Die Teilnehmenden waren zum Teil erstaunt, wie sich durch die systemische Betrachtungsweise ihre Anliegen veränderten und präzisierten und welche nächsten Schritte sie daraus ableiteten. So wurde beispielsweise aus „Dienstplanung weiter optimieren“  „Veränderungsprozess entschleunigen“, „Anpassung ermöglichen“ und „Mitarbeitende in die Evaluation und Weiterentwicklung einbinden“.

Anne-Kerrin Gomer-Simpfendörfer, die an der Fortbildung-Akademie des Deutschen Caritasverbandes die Programmverantwortung für das Angebot trägt, nahm selbst auch an dem Seminar teil. Sie erlebte die Seminargruppe als hochzufrieden.

Ihr Fazit: „Die Teilnehmenden beschrieben insbesondere die Methodenvielfalt, den strukturierten Erfahrungsaustausch, das Nutzen von Expert*innenwissen im Rahmen des kollegialen Austausches sowie die Bearbeitung konkreter Anliegen als gewinnbringend. Es war spannend, mitzuerleben, wie die Fach- und Führungskräfte nach einer ersten Enttäuschung, keine fertigen Lösungen zu erhalten, durch den systemischen Ansatz im Lauf des Seminars ihren Handlungsspielraum spürbar vergrößern konnten.“

Mein lösungsfokussiertes und systemisches Arbeiten basiert auf den Forschungs- und Entwicklungsarbeiten von Dipl.-Psych. Insa Sparrer und Prof. Dr. Matthias Varga von Kibéd am SySt®-Institut (Institut für systemische Ausbildung, Fortbildung und Forschung) in München.

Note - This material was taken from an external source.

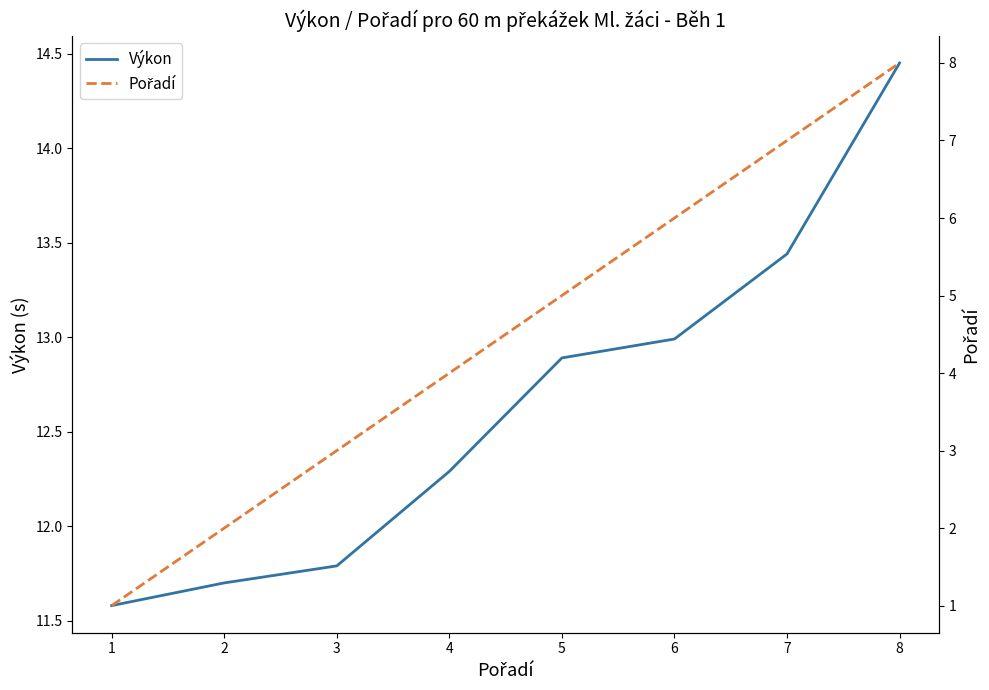

Which series has the largest range (max minus min)?

Pořadí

Prof. Dr. Matthias Varga von Kibéd und Dipl. Psych. Insa Sparrer haben in ihrer Arbeit zur Entwicklung Systemischer Strukturaufstellungen (SySt®) das Wissen aus den Bereichen der modernen Hypnokommunikation, sprachlogischer Grundlagen, der lösungsfokussierten Schule von Milwaukee und der Arbeit von Virginia Satir mit systemischen Grundlagenarbeiten und logischen Strukturen verbunden. Elisabeth Ferrari hat die Ergebnisse dieser Entwicklungsarbeiten auf den Businesskontext übertragen. Aktuell absolviere ich das zweite Jahr der vierjährigen SySt®-Ausbildung am SySt®-Institut in München.